== What you should do ==
Please copy each line from the entries that contains the string "diagnostic".

Stored data entries:
· · ·
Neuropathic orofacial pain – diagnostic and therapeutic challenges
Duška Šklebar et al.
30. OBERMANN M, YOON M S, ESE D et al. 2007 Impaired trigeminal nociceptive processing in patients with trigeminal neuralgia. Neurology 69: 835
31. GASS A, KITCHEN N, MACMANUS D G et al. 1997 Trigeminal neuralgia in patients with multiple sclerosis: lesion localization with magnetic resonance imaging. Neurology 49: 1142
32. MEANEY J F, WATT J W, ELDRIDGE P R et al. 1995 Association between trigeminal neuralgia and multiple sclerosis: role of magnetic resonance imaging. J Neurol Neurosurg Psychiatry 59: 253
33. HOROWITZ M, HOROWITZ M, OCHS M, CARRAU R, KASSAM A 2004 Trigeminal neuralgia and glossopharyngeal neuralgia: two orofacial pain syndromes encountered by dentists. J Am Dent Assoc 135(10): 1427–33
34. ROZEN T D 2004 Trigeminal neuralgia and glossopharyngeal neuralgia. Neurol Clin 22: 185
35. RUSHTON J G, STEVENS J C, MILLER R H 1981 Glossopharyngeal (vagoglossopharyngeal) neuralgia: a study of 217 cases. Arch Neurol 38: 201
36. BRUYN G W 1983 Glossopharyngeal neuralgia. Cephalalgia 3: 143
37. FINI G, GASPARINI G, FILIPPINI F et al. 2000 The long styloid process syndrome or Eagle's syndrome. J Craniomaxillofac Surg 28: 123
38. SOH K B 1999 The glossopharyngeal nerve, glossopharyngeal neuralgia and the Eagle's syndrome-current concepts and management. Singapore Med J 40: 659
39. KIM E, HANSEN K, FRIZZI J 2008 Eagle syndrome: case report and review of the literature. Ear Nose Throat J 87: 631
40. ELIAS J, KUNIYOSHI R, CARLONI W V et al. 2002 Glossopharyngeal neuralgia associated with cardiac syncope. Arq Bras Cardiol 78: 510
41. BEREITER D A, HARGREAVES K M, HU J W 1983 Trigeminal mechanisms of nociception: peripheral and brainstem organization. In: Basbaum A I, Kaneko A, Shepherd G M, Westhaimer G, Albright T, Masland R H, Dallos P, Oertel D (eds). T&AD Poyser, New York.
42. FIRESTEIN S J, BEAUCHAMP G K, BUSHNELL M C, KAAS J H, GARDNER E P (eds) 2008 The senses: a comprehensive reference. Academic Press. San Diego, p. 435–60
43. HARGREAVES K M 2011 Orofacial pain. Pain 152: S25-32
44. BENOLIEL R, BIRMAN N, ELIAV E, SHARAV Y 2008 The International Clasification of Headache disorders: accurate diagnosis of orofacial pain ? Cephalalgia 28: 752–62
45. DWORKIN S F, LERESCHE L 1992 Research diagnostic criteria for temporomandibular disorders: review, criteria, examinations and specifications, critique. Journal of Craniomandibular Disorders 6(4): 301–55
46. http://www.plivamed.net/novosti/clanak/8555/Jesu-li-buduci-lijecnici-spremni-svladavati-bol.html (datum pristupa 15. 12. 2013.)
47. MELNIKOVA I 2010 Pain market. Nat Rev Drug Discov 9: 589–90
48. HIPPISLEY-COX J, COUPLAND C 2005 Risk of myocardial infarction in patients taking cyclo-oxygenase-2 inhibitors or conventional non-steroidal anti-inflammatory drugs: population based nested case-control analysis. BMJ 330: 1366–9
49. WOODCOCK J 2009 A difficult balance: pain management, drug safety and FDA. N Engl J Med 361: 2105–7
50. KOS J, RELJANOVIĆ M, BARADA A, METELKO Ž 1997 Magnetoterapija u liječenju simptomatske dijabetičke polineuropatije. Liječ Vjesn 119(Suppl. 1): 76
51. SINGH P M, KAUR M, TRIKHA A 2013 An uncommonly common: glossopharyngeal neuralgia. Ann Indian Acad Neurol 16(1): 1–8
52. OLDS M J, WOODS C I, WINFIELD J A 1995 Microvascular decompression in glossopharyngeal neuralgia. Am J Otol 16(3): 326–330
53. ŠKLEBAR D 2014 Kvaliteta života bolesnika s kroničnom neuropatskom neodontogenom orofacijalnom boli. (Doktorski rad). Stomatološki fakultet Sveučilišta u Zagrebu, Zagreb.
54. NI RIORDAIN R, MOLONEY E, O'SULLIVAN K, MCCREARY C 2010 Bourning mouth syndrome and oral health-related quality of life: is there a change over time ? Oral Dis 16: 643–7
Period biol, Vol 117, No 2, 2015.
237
· · ·
== Task output ==
Neuropathic orofacial pain – diagnostic and therapeutic challenges
45. DWORKIN S F, LERESCHE L 1992 Research diagnostic criteria for temporomandibular disorders: review, criteria, examinations and specifications, critique. Journal of Craniomandibular Disorders 6(4): 301–55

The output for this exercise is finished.